Не рыдай так безумно над ним:
Хорошо умереть молодым!
Беспощадная пошлость ни тени
Положить не успела на нем и т. д.
Из этой же героической аффектации, поверхностной и непрочной,
объясняется поразительная неустойчивость интеллигентских вкусов, верований,
настроений, меняющихся по прихоти моды. Многие удивленно стоят теперь перед
переменой настроений, совершившейся на протяжении последних лет, от
настроения героически революционного к нигилистическому и порнографическому,
а также пред этой эпидемией самоубийств, которую ошибочно объяснять только
политической реакцией и тяжелыми впечатлениями русской жизни.
Но это чередование и эта его истеричность представляются естественными
для интеллигенции, и сама она не менялась при этом в своем существе, только
полнее обнаружившемся при этой смене исторического праздника и будней;
лжегероизм не остается безнаказанным. Духовное состояние интеллигенции не
может не внушать серьезной тревоги. И наибольшую тревогу возбуждает молодое,
подрастающее поколение и особенно судьба интеллигентских детей.

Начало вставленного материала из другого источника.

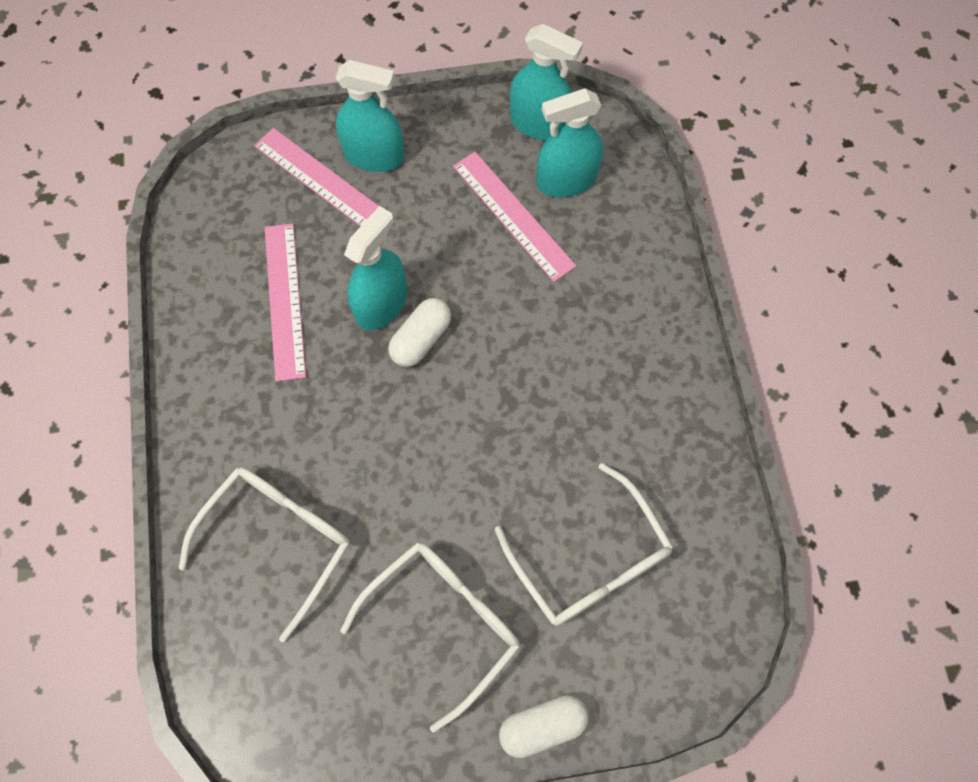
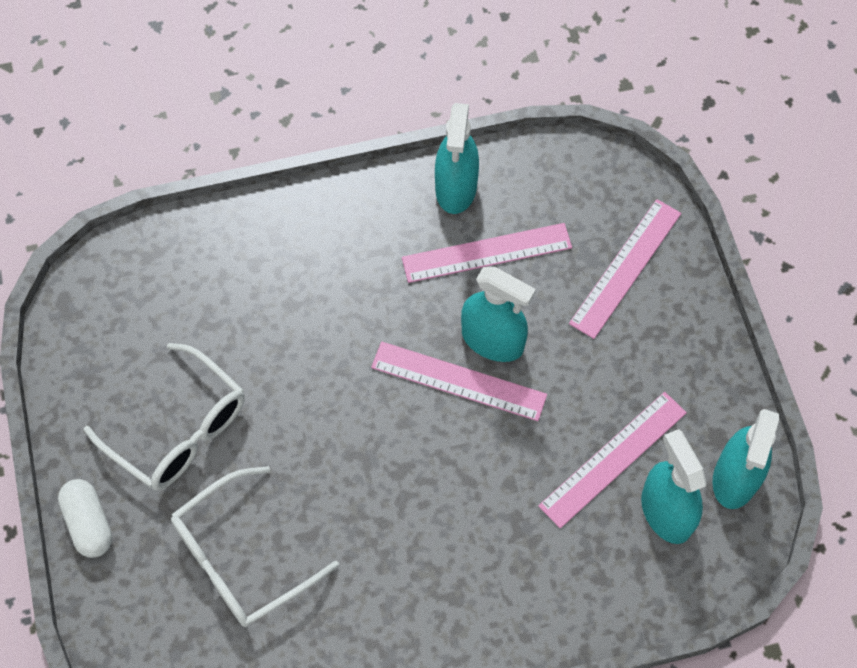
camera: 85 degrees right, 5 degrees down
(278, 541) = (249, 282): white glasses -> none
(374, 156) = (664, 313): turquoise spray bottle -> turquoise spray bottle (456, 188)
(421, 339) = (458, 381): white capsule -> pink ruler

Безбытная,
оторвавшаяся от органического склада жизни, не имеющая собственных твердых
устоев интеллигенция, со своим атеизмом, прямолинейным рационализмом и общей
развинченностью и беспринципностью в обыденной жизни, передает эти качества
и своим детям, с той только разницей, Что дети наши даже и в детстве
остаются лишены тех здоровых соков, которые получали родители из народной
среды. Боюсь, что черты вырождения должны проступать при этом с растущей
быстротой.
Крайне непопулярны среди интеллигенции понятия личной нравственности,
личного самоусовершенствования, выработки личности (и, наоборот, особенный,
сакраментальный характер имеет слово общественный). Хотя интеллигентское
мироотношение представляет собой крайнее самоутверждение личности, ее
самообожествление, но в своих теориях интеллигенция нещадно гонит эту самую
личность, сводя ее иногда без остатка на влияния среды и стихийных сил
истории (согласно общему учению просветительства). Интеллигенция не хочет
допустить, что в личности заключена живая творческая энергия, и остается
глуха ко всему, что к этой проблеме приближается: глуха не только к
христианскому учению, но даже к учению Толстого (в котором все же заключено
здоровое зерно личного, самоуглубления) и ко всем философским учениям,
заставляющим посчитаться с нею.
Между тем в отсутствии правильного учения о личности заключается ее
главная слабость. Извращение личности, ложность самого идеала для ее
развития есть Коренная причина, из которой проистекают слабости и недостатки
нашей интеллигенции, ее историческая несостоятельность. Интеллигенции нужно
выправляться не извне, но изнутри, причем сделать это может только она сама
свободным духовным подвигом, незримым, но вполне реальным.
V
Своеобразная природа интеллигентского героизма выясняется для нас
полнее, если сопоставить его с противоположным ему духовным обликом --
христианского героизма, или, точнее, христианского
подвижничества[xi] , ибо герой в христианстве -- подвижник.
Основное различие здесь не столько внешнее, сколько внутреннее, религиозное.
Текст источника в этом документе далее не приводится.